WHAT YOU SHOULD DO >> Count the lines in the material below that contain the word "underway", matching case, and give only the number.

▽

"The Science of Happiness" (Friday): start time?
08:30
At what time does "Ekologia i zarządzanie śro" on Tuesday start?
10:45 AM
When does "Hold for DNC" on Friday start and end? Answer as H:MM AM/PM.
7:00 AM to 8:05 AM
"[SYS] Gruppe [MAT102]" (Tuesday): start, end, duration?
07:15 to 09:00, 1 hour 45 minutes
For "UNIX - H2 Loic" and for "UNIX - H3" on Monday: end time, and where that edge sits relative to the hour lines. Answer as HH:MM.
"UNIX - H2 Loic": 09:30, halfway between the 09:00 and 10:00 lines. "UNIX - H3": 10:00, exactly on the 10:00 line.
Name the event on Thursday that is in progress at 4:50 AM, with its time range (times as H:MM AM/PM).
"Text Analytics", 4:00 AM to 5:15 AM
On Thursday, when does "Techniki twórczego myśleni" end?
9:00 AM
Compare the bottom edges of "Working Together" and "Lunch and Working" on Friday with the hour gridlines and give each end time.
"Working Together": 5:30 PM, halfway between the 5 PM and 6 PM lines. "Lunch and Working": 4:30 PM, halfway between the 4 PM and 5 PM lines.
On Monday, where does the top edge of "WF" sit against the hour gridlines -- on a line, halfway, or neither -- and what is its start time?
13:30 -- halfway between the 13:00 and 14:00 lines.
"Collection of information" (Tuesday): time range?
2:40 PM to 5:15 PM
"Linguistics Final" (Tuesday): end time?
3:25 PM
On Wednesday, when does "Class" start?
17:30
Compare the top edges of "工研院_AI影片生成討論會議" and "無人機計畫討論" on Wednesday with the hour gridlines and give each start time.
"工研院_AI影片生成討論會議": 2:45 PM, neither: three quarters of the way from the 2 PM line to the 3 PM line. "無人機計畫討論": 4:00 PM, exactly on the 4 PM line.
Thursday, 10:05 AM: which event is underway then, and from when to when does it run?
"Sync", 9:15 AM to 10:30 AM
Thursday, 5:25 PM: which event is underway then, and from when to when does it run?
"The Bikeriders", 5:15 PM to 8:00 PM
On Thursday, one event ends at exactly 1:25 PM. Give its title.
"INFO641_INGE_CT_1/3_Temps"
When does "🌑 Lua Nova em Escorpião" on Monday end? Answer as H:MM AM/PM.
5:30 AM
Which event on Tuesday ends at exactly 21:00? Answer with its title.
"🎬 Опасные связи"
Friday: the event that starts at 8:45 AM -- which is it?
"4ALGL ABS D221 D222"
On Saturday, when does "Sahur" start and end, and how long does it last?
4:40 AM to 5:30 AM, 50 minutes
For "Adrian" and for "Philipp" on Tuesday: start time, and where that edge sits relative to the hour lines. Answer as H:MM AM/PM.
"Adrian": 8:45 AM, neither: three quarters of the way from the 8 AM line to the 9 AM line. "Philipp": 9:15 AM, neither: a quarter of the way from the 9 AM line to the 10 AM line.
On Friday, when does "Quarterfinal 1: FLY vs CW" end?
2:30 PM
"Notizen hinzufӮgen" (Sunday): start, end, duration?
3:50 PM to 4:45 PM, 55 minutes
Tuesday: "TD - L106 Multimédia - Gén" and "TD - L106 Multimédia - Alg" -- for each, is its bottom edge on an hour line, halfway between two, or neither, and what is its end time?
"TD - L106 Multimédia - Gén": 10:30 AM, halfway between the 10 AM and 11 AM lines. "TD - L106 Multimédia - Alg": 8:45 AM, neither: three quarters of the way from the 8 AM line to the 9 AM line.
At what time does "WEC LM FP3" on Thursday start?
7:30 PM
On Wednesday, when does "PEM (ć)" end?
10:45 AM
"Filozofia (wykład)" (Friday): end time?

△

TASK ANSWER >> 2